------ Data for this exercise ------

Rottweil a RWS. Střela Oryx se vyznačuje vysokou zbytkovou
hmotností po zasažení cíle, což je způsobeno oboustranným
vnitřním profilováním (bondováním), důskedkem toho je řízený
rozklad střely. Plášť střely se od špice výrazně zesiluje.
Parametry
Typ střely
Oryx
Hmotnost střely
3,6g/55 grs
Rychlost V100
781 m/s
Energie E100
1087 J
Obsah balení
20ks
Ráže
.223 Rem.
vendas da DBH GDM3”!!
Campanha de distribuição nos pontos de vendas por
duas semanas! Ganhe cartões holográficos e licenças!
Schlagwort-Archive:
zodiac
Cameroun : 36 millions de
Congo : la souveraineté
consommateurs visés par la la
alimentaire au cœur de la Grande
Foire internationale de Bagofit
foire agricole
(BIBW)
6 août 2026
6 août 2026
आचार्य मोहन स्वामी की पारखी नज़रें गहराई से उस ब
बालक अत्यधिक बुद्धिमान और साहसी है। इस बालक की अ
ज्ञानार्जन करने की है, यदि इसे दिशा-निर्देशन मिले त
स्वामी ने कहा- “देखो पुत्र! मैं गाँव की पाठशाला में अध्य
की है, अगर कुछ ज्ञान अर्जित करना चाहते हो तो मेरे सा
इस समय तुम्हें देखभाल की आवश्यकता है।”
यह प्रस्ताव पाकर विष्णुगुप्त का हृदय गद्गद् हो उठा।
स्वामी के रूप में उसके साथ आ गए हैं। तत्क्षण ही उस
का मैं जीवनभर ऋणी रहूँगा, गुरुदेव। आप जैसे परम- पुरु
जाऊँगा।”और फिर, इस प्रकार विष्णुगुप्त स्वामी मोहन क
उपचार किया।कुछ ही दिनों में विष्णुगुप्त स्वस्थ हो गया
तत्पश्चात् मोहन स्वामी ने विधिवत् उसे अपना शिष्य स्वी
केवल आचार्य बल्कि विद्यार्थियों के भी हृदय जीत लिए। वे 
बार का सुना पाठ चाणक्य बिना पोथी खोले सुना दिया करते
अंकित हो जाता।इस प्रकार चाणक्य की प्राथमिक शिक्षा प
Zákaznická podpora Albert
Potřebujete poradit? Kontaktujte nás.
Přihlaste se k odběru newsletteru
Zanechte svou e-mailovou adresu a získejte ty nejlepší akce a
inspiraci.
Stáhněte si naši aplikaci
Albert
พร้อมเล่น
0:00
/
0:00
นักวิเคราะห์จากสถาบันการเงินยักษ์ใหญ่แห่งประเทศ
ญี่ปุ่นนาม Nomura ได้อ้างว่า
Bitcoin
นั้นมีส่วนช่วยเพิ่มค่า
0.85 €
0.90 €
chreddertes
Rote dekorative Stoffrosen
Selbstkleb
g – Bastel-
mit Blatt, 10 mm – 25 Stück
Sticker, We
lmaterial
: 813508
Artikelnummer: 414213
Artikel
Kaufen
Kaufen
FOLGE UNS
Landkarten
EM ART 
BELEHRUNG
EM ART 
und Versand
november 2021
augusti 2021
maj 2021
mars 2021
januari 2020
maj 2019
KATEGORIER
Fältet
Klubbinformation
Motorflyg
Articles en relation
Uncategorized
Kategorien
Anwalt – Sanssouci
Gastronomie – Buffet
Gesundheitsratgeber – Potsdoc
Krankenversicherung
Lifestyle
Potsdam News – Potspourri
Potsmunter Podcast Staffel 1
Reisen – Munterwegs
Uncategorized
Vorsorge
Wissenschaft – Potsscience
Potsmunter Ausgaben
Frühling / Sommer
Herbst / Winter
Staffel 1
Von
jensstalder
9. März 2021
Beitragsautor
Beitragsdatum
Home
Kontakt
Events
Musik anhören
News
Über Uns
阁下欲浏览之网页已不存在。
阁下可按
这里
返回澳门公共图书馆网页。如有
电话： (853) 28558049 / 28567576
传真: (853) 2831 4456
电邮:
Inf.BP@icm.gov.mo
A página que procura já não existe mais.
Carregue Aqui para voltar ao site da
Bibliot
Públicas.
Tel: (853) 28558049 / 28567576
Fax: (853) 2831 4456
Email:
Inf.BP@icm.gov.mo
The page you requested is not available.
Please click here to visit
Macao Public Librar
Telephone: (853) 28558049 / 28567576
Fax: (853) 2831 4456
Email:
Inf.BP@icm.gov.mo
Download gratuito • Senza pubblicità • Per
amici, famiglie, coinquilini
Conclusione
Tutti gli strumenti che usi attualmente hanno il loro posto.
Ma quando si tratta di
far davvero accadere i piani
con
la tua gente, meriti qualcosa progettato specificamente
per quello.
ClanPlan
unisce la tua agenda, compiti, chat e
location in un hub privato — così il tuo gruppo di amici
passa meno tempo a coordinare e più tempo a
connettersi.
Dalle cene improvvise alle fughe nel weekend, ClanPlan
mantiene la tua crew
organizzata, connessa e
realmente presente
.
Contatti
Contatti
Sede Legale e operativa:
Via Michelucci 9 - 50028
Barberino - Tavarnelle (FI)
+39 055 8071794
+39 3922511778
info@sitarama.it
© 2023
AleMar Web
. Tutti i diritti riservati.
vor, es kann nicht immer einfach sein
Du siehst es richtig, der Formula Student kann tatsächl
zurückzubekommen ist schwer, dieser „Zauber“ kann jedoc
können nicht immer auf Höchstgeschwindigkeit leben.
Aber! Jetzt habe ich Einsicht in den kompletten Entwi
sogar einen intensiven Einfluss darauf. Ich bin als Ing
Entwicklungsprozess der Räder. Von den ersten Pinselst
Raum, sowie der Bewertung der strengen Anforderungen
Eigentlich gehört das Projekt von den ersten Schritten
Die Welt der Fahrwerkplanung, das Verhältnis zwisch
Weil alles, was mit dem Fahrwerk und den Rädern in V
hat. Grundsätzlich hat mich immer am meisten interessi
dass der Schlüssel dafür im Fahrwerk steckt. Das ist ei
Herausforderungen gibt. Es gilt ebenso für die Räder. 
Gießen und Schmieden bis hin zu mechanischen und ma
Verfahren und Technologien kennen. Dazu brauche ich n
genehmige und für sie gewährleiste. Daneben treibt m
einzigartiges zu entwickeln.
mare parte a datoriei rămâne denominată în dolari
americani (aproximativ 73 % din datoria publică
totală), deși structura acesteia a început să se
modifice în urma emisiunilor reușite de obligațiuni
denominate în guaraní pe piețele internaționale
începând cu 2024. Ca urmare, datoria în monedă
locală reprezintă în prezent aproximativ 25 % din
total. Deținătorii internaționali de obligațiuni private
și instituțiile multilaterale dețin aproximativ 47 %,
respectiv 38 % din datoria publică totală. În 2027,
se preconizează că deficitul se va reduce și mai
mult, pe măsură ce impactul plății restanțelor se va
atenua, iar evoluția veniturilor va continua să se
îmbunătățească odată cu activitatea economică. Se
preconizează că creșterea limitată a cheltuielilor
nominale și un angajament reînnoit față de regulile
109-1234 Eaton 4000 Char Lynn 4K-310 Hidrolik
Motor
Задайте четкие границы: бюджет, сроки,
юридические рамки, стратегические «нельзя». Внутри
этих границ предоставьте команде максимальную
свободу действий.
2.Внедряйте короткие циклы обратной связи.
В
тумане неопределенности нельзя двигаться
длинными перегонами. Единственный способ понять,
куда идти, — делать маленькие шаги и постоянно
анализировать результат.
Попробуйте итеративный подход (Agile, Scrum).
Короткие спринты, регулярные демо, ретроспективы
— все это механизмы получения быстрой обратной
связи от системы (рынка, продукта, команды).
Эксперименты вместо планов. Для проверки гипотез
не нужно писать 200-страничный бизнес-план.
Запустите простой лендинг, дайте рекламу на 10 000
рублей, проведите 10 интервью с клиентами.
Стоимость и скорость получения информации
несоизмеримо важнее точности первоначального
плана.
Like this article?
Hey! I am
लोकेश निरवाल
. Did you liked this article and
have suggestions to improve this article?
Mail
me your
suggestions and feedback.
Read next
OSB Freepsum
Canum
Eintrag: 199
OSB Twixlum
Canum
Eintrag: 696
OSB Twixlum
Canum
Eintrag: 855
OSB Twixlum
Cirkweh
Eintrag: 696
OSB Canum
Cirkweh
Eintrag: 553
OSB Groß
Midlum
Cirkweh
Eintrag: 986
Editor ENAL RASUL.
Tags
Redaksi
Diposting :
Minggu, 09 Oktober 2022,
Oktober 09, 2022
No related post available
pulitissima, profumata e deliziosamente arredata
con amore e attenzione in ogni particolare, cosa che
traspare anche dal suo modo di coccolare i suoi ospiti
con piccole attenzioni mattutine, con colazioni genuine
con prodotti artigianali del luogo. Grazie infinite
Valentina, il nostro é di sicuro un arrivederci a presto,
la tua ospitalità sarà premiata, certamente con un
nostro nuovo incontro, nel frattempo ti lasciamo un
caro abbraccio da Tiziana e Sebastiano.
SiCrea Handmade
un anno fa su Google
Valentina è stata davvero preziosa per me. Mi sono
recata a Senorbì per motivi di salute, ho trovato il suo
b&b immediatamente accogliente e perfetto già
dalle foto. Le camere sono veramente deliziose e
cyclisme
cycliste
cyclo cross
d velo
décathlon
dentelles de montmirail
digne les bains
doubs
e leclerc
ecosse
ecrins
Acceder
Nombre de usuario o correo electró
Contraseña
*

------

▸ Written task
When you answer, output each line of the data exactly as given, from its first line up to and including the one with "mit Blatt, 10 mm – 25 Stück".

▸ Result of this exercise
Rottweil a RWS. Střela Oryx se vyznačuje vysokou zbytkovou
hmotností po zasažení cíle, což je způsobeno oboustranným
vnitřním profilováním (bondováním), důskedkem toho je řízený
rozklad střely. Plášť střely se od špice výrazně zesiluje.
Parametry
Typ střely
Oryx
Hmotnost střely
3,6g/55 grs
Rychlost V100
781 m/s
Energie E100
1087 J
Obsah balení
20ks
Ráže
.223 Rem.
vendas da DBH GDM3”!!
Campanha de distribuição nos pontos de vendas por
duas semanas! Ganhe cartões holográficos e licenças!
Schlagwort-Archive:
zodiac
Cameroun : 36 millions de
Congo : la souveraineté
consommateurs visés par la la
alimentaire au cœur de la Grande
Foire internationale de Bagofit
foire agricole
(BIBW)
6 août 2026
6 août 2026
आचार्य मोहन स्वामी की पारखी नज़रें गहराई से उस ब
बालक अत्यधिक बुद्धिमान और साहसी है। इस बालक की अ
ज्ञानार्जन करने की है, यदि इसे दिशा-निर्देशन मिले त
स्वामी ने कहा- “देखो पुत्र! मैं गाँव की पाठशाला में अध्य
की है, अगर कुछ ज्ञान अर्जित करना चाहते हो तो मेरे सा
इस समय तुम्हें देखभाल की आवश्यकता है।”
यह प्रस्ताव पाकर विष्णुगुप्त का हृदय गद्गद् हो उठा।
स्वामी के रूप में उसके साथ आ गए हैं। तत्क्षण ही उस
का मैं जीवनभर ऋणी रहूँगा, गुरुदेव। आप जैसे परम- पुरु
जाऊँगा।”और फिर, इस प्रकार विष्णुगुप्त स्वामी मोहन क
उपचार किया।कुछ ही दिनों में विष्णुगुप्त स्वस्थ हो गया
तत्पश्चात् मोहन स्वामी ने विधिवत् उसे अपना शिष्य स्वी
केवल आचार्य बल्कि विद्यार्थियों के भी हृदय जीत लिए। वे 
बार का सुना पाठ चाणक्य बिना पोथी खोले सुना दिया करते
अंकित हो जाता।इस प्रकार चाणक्य की प्राथमिक शिक्षा प
Zákaznická podpora Albert
Potřebujete poradit? Kontaktujte nás.
Přihlaste se k odběru newsletteru
Zanechte svou e-mailovou adresu a získejte ty nejlepší akce a
inspiraci.
Stáhněte si naši aplikaci
Albert
พร้อมเล่น
0:00
/
0:00
นักวิเคราะห์จากสถาบันการเงินยักษ์ใหญ่แห่งประเทศ
ญี่ปุ่นนาม Nomura ได้อ้างว่า
Bitcoin
นั้นมีส่วนช่วยเพิ่มค่า
0.85 €
0.90 €
chreddertes
Rote dekorative Stoffrosen
Selbstkleb
g – Bastel-
mit Blatt, 10 mm – 25 Stück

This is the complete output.